[What to do]
Please repeat each line below exactly, with no images in the copy.

*** Opening Exercise material ***

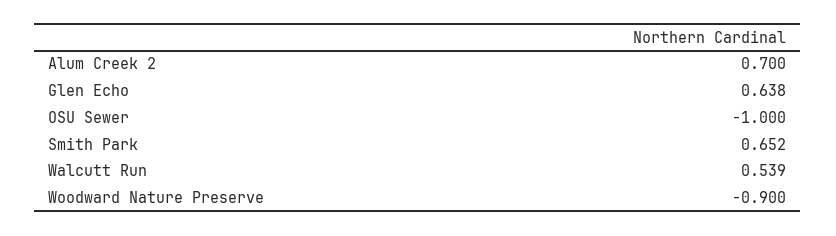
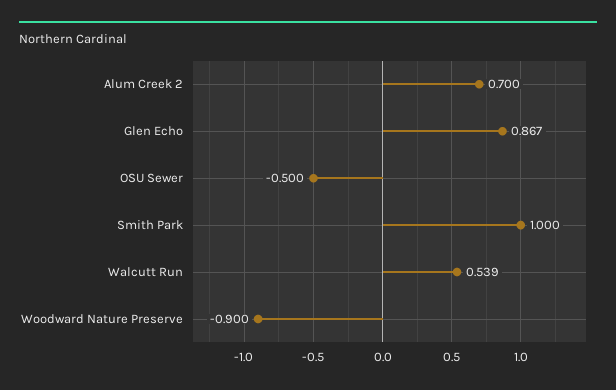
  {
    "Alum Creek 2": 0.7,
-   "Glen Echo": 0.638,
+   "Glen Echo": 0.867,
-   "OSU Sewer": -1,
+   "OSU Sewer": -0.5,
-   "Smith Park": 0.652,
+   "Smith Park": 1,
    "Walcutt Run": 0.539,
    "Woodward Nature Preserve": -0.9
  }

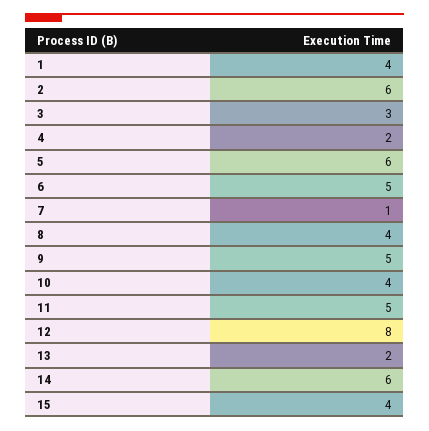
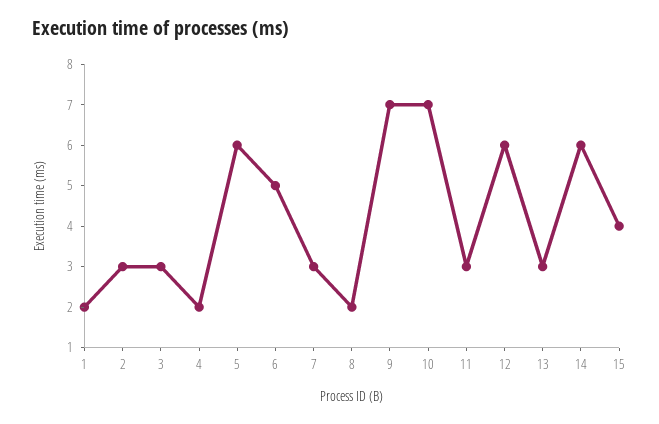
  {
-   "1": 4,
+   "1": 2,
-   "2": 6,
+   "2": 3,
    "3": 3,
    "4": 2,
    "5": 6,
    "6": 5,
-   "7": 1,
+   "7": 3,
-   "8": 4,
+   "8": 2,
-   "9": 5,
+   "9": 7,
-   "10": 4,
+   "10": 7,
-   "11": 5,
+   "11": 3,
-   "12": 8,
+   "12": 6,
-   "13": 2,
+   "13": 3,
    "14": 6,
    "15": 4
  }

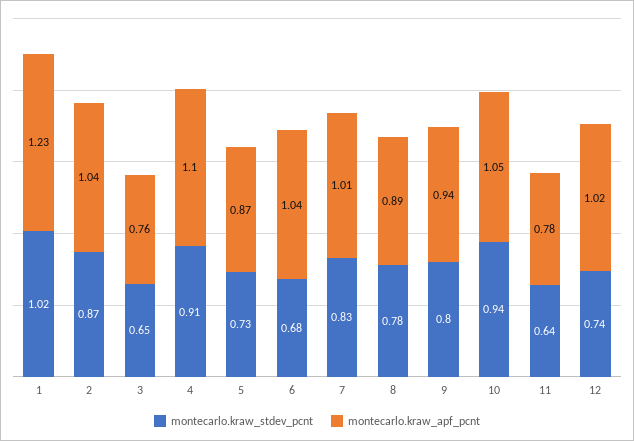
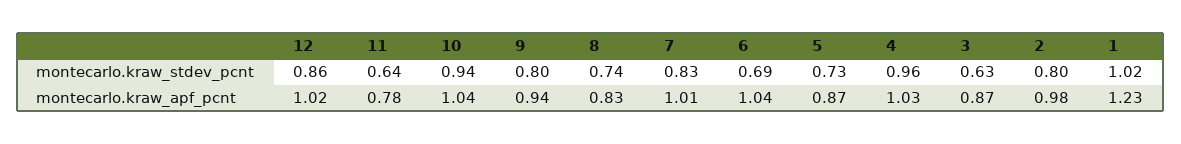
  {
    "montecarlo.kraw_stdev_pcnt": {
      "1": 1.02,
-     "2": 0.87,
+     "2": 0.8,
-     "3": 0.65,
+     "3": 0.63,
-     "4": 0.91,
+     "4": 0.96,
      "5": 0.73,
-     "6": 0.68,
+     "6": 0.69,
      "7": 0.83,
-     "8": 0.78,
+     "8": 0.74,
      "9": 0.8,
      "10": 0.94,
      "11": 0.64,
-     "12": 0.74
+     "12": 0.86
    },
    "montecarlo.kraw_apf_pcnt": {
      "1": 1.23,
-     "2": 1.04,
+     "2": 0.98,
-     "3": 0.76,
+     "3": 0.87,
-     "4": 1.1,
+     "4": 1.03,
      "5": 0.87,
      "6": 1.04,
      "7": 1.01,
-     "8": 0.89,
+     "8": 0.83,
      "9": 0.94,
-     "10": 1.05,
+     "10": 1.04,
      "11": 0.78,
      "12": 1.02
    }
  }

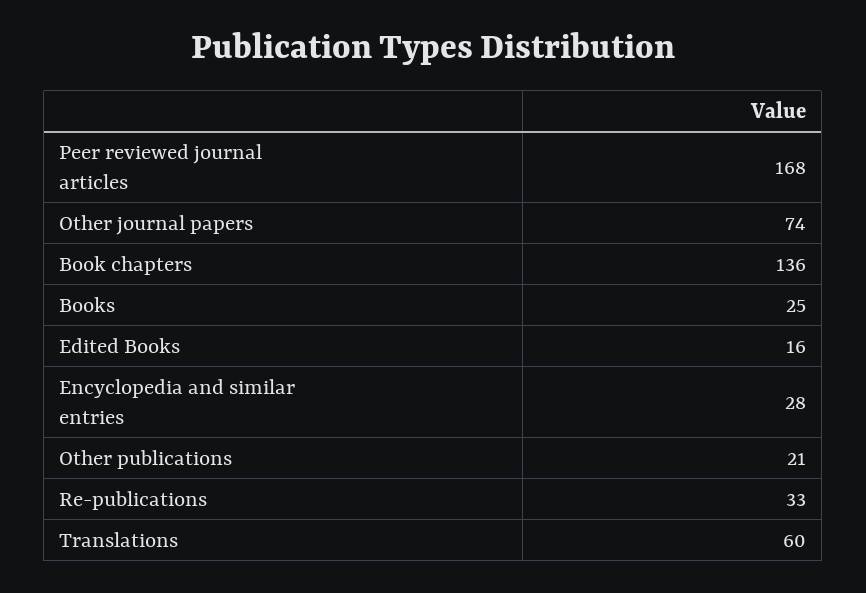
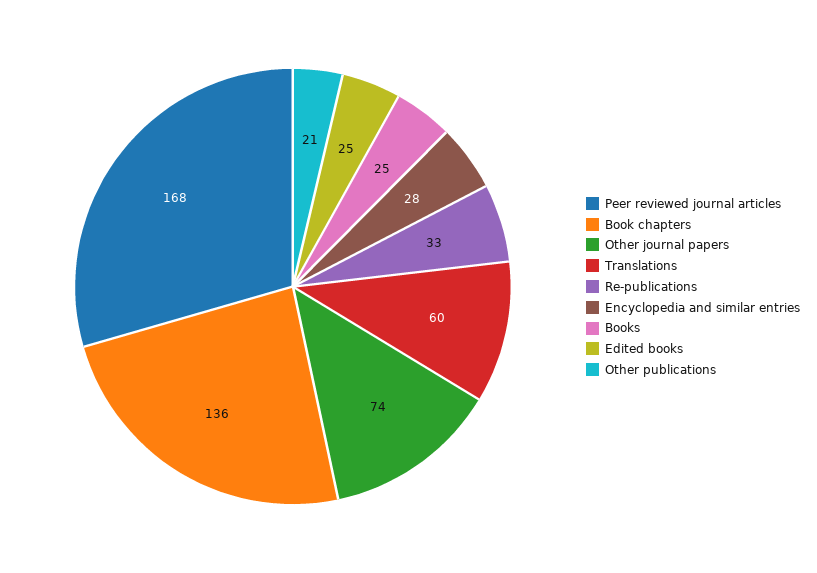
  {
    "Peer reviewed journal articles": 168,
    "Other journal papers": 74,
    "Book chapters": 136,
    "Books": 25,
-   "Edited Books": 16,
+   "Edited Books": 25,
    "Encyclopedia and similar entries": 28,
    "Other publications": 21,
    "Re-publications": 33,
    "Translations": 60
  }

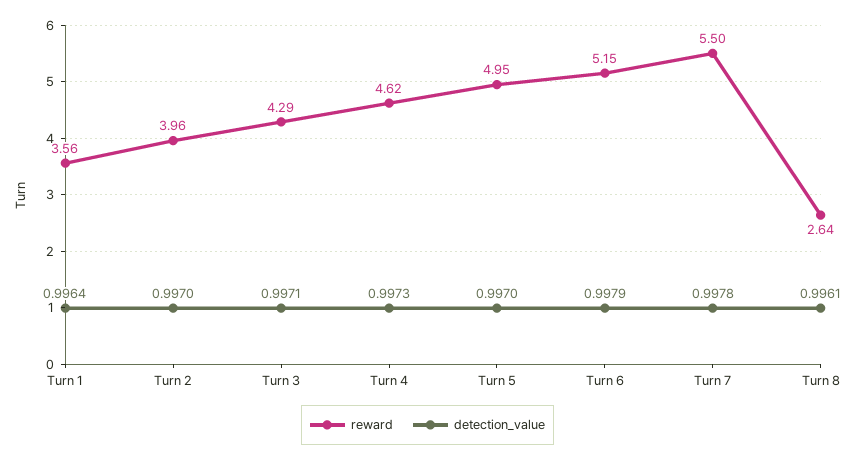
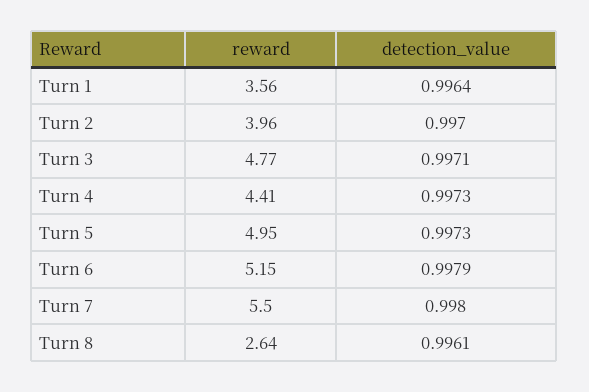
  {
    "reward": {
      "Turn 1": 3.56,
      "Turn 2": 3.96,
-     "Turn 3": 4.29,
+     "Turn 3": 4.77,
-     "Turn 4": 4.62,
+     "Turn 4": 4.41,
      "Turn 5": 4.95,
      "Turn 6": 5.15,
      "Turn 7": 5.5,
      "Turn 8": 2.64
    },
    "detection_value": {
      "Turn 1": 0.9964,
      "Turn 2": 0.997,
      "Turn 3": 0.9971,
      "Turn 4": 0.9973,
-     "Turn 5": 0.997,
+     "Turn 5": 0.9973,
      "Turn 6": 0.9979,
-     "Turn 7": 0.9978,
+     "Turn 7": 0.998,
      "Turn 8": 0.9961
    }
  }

*** Closing Exercise material ***

[Exercise result]
  {
    "Alum Creek 2": 0.7,
-   "Glen Echo": 0.638,
+   "Glen Echo": 0.867,
-   "OSU Sewer": -1,
+   "OSU Sewer": -0.5,
-   "Smith Park": 0.652,
+   "Smith Park": 1,
    "Walcutt Run": 0.539,
    "Woodward Nature Preserve": -0.9
  }

  {
-   "1": 4,
+   "1": 2,
-   "2": 6,
+   "2": 3,
    "3": 3,
    "4": 2,
    "5": 6,
    "6": 5,
-   "7": 1,
+   "7": 3,
-   "8": 4,
+   "8": 2,
-   "9": 5,
+   "9": 7,
-   "10": 4,
+   "10": 7,
-   "11": 5,
+   "11": 3,
-   "12": 8,
+   "12": 6,
-   "13": 2,
+   "13": 3,
    "14": 6,
    "15": 4
  }

  {
    "montecarlo.kraw_stdev_pcnt": {
      "1": 1.02,
-     "2": 0.87,
+     "2": 0.8,
-     "3": 0.65,
+     "3": 0.63,
-     "4": 0.91,
+     "4": 0.96,
      "5": 0.73,
-     "6": 0.68,
+     "6": 0.69,
      "7": 0.83,
-     "8": 0.78,
+     "8": 0.74,
      "9": 0.8,
      "10": 0.94,
      "11": 0.64,
-     "12": 0.74
+     "12": 0.86
    },
    "montecarlo.kraw_apf_pcnt": {
      "1": 1.23,
-     "2": 1.04,
+     "2": 0.98,
-     "3": 0.76,
+     "3": 0.87,
-     "4": 1.1,
+     "4": 1.03,
      "5": 0.87,
      "6": 1.04,
      "7": 1.01,
-     "8": 0.89,
+     "8": 0.83,
      "9": 0.94,
-     "10": 1.05,
+     "10": 1.04,
      "11": 0.78,
      "12": 1.02
    }
  }

  {
    "Peer reviewed journal articles": 168,
    "Other journal papers": 74,
    "Book chapters": 136,
    "Books": 25,
-   "Edited Books": 16,
+   "Edited Books": 25,
    "Encyclopedia and similar entries": 28,
    "Other publications": 21,
    "Re-publications": 33,
    "Translations": 60
  }

  {
    "reward": {
      "Turn 1": 3.56,
      "Turn 2": 3.96,
-     "Turn 3": 4.29,
+     "Turn 3": 4.77,
-     "Turn 4": 4.62,
+     "Turn 4": 4.41,
      "Turn 5": 4.95,
      "Turn 6": 5.15,
      "Turn 7": 5.5,
      "Turn 8": 2.64
    },
    "detection_value": {
      "Turn 1": 0.9964,
      "Turn 2": 0.997,
      "Turn 3": 0.9971,
      "Turn 4": 0.9973,
-     "Turn 5": 0.997,
+     "Turn 5": 0.9973,
      "Turn 6": 0.9979,
-     "Turn 7": 0.9978,
+     "Turn 7": 0.998,
      "Turn 8": 0.9961
    }
  }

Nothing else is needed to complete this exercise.